The annual event showcased cancer science at its data-driven and rigorously clinical best. But it also highlighted China’s rise as an innovator and revealed a keen need for more effective collaboration across care and communication functions.
No event brings together as many physicians, researchers, technologists, and marketers deeply invested in the future of cancer treatment as the annual American Society of Clinical Oncology meeting. So, when the more than 40,000 attendees assembled in Chicago earlier this month, energy and expectations were high.
The event met those expectations courtesy of a wealth of groundbreaking research across cancer conditions and its grounding of nearly every insight in the realm of patient experience. Here are our five top takeaways.
Tumors run “hot” as the ADC universe expands
A presentation by UCLA professor Dr. Antoni Ribas attempted to unpack a longstanding mystery around cancer treatment using immuno-oncology drugs like Opdivo and Keytruda: Namely, why the treatments work on some tumors but not others.
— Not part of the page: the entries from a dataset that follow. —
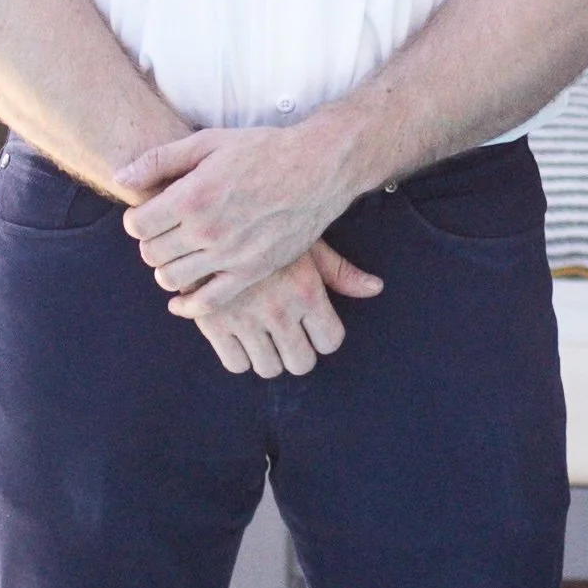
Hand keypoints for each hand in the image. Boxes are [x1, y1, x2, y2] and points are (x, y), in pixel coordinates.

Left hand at [119, 119, 366, 309]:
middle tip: (165, 232)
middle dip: (151, 242)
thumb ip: (161, 159)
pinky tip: (183, 297)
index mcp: (192, 196)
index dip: (137, 219)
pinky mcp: (251, 272)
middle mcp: (207, 229)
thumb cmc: (264, 149)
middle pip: (151, 253)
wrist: (319, 167)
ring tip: (179, 253)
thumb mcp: (209, 142)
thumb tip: (121, 177)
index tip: (148, 214)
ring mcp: (229, 255)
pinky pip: (207, 303)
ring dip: (167, 268)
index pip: (136, 226)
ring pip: (171, 279)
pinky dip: (188, 306)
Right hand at [188, 243, 382, 376]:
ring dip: (270, 357)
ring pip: (268, 368)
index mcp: (306, 290)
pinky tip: (242, 336)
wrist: (211, 219)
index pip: (330, 341)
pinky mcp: (213, 325)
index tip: (316, 328)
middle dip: (298, 353)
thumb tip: (375, 288)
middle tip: (291, 336)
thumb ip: (340, 272)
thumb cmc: (267, 227)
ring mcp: (244, 320)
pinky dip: (240, 356)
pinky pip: (235, 364)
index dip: (325, 338)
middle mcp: (278, 310)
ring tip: (266, 336)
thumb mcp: (307, 243)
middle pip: (301, 363)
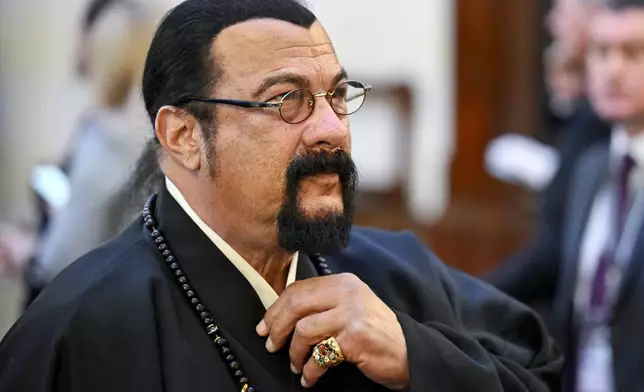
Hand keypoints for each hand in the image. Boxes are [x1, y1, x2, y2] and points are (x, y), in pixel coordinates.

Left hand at [256, 273, 408, 389]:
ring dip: (294, 353)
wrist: (410, 352)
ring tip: (296, 366)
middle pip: (296, 305)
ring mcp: (352, 313)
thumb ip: (322, 305)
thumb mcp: (350, 308)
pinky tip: (310, 377)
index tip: (264, 327)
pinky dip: (310, 370)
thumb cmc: (375, 333)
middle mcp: (347, 292)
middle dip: (277, 328)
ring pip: (304, 330)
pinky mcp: (355, 337)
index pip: (298, 289)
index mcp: (343, 282)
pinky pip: (320, 354)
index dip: (275, 309)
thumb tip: (280, 316)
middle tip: (271, 346)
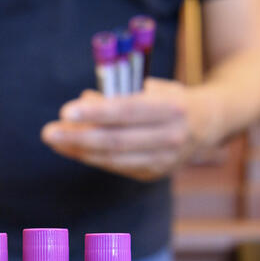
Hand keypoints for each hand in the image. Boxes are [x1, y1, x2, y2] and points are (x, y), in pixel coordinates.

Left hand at [40, 78, 222, 181]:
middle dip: (78, 137)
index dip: (96, 112)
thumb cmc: (171, 97)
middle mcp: (172, 137)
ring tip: (55, 141)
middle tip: (48, 132)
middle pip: (117, 140)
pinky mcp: (155, 173)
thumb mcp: (152, 87)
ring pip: (114, 158)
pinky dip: (93, 158)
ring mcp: (165, 160)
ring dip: (80, 151)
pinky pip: (117, 167)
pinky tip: (73, 149)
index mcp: (172, 107)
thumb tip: (83, 101)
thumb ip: (119, 93)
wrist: (211, 122)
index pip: (128, 111)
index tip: (66, 111)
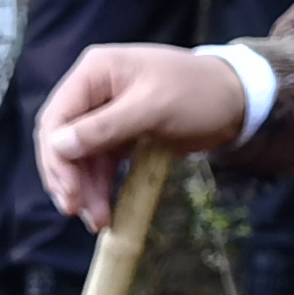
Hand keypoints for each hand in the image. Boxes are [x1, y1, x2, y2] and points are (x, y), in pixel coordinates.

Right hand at [36, 44, 252, 222]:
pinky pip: (100, 163)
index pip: (56, 117)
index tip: (69, 193)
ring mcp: (106, 113)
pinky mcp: (121, 133)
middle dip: (69, 177)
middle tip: (77, 211)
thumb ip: (104, 127)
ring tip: (98, 222)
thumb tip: (58, 146)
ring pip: (80, 157)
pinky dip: (100, 186)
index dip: (56, 158)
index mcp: (95, 72)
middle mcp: (94, 90)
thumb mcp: (152, 108)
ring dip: (85, 189)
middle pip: (62, 139)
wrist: (237, 100)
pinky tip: (105, 212)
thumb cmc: (197, 93)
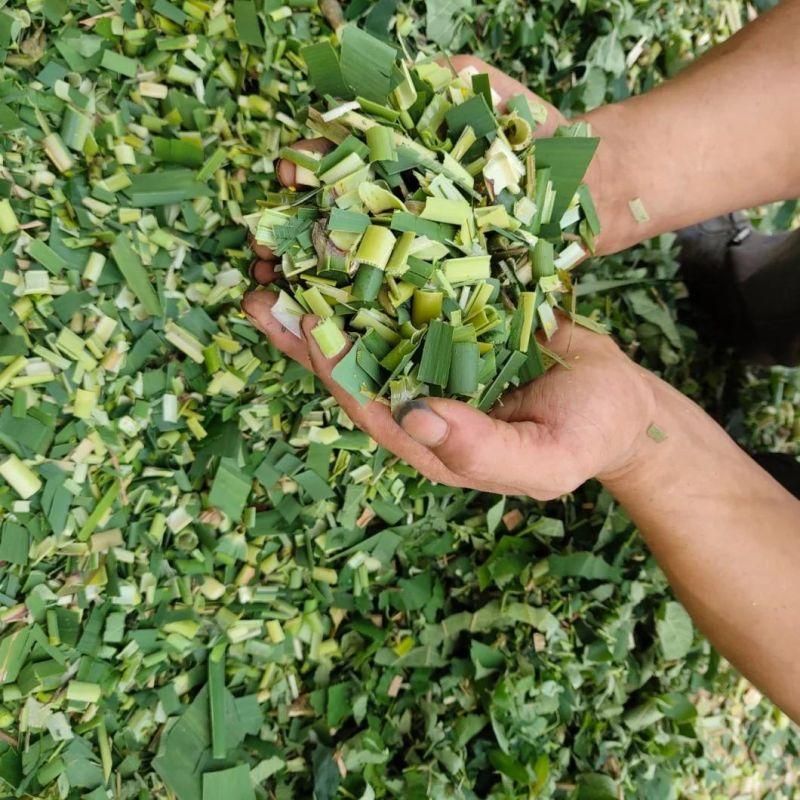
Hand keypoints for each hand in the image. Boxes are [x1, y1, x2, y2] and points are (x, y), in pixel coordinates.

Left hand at [243, 278, 655, 497]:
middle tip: (258, 285)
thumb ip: (481, 452)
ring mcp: (432, 353)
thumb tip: (413, 420)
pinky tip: (353, 226)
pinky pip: (406, 290)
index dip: (332, 369)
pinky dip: (379, 263)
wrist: (620, 397)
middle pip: (352, 361)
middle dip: (304, 327)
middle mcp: (417, 392)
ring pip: (369, 321)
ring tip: (281, 250)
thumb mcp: (544, 459)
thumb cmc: (587, 434)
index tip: (303, 326)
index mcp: (428, 436)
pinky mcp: (451, 318)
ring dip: (326, 290)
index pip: (367, 404)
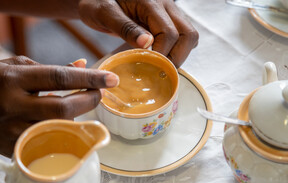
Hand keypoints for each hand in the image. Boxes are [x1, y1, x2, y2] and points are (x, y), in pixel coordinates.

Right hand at [0, 56, 118, 155]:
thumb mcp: (12, 66)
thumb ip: (48, 68)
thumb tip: (83, 66)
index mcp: (12, 80)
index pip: (59, 78)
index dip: (89, 79)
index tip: (111, 79)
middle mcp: (13, 106)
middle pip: (64, 108)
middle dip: (90, 100)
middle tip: (100, 93)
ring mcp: (14, 131)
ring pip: (60, 128)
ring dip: (79, 117)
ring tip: (83, 104)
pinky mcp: (16, 149)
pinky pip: (49, 141)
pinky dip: (64, 131)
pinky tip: (66, 123)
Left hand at [78, 0, 197, 67]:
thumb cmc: (97, 3)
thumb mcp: (105, 14)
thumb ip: (126, 28)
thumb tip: (148, 43)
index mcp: (150, 2)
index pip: (169, 33)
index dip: (162, 54)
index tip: (150, 67)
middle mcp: (165, 4)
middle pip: (188, 34)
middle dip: (177, 57)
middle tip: (161, 71)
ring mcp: (169, 11)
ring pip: (189, 35)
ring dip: (180, 54)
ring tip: (163, 66)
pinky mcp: (168, 18)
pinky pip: (183, 34)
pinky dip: (178, 48)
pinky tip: (163, 57)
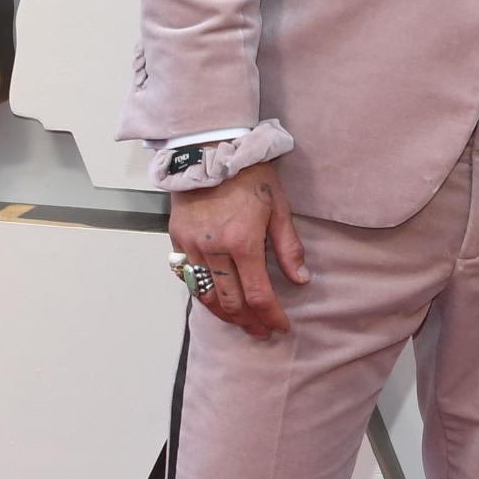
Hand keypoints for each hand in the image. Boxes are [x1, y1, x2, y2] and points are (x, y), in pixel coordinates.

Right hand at [169, 161, 307, 337]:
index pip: (258, 294)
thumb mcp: (278, 206)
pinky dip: (202, 295)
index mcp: (242, 241)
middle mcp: (214, 248)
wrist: (209, 148)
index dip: (271, 316)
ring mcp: (191, 245)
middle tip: (262, 330)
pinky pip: (187, 278)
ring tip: (241, 322)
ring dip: (224, 314)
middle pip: (230, 302)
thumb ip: (288, 247)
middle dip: (248, 322)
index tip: (281, 326)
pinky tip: (216, 301)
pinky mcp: (177, 238)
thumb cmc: (248, 173)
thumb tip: (300, 279)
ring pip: (205, 296)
Ribas speculated that the key might be transforming “cold” tumors (which resist immunotherapy) into “hot” ones (which are more vulnerable to the way immunotherapies attack them), adding that “anti-tumor cells are at a great disadvantage to induce clinical responses.” Reversing that disadvantage might be achieved, he said, by using different treatments in different types of cancer: Bivalent CAR-T therapy in glioblastoma, pepinemab combined with nivolumab and ipilimumab in head and neck cancer, and an imatinib/pembro combination in non-small cell lung cancer.
Heralded for the advance they represent in drug delivery (slow and constant, versus a single, large, rapidly administered dose), antibody-drug conjugates (ADCs) were first discussed at ASCO more than 25 years ago. Their current status as an ASCO darling was affirmed by Yale University professor Dr. Patricia LoRusso, who noted that approximately 450 ADCs are in active development. They include bispecifics, biparatopic agents and novel combinations (such as sacituzumab govitecan plus pembro) set to expand the oncologist toolkit in a wide range of stubbornly treatment-resistant conditions.